▶ _WORK TASK_
Write out the lines below word for word, leaving out the pictures.

▶ _Dataset entries_
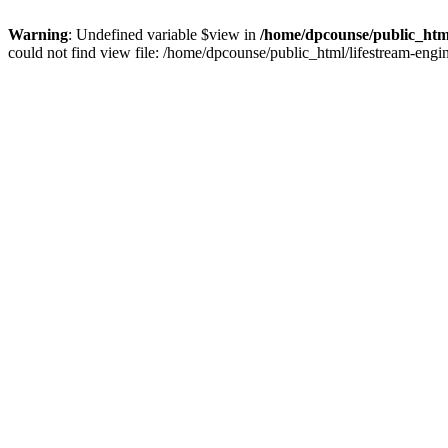
Warning
: Undefined variable $view in
/home/dpcounse/public_html
could not find view file: /home/dpcounse/public_html/lifestream-eng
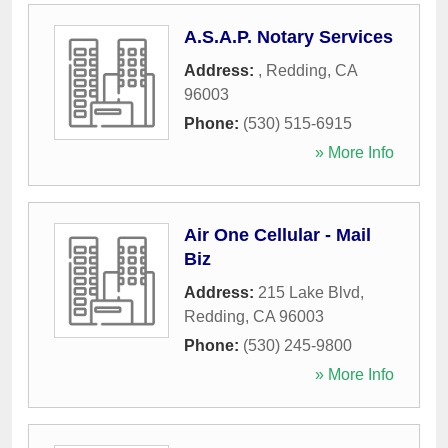
A.S.A.P. Notary Services
Address:
,
Redding
,
CA
96003
Phone:
(530) 515-6915
» More Info
Air One Cellular - Mail
Biz
Address:
215 Lake Blvd
,
Redding
,
CA
96003
Phone:
(530) 245-9800
» More Info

▶ _TASK SOLUTION_
Warning
: Undefined variable $view in
/home/dpcounse/public_html
could not find view file: /home/dpcounse/public_html/lifestream-eng
A.S.A.P. Notary Services
Address:
,
Redding
,
CA
96003
Phone:
(530) 515-6915
» More Info
Air One Cellular - Mail
Biz
Address:
215 Lake Blvd
,
Redding
,
CA
96003
Phone:
(530) 245-9800
» More Info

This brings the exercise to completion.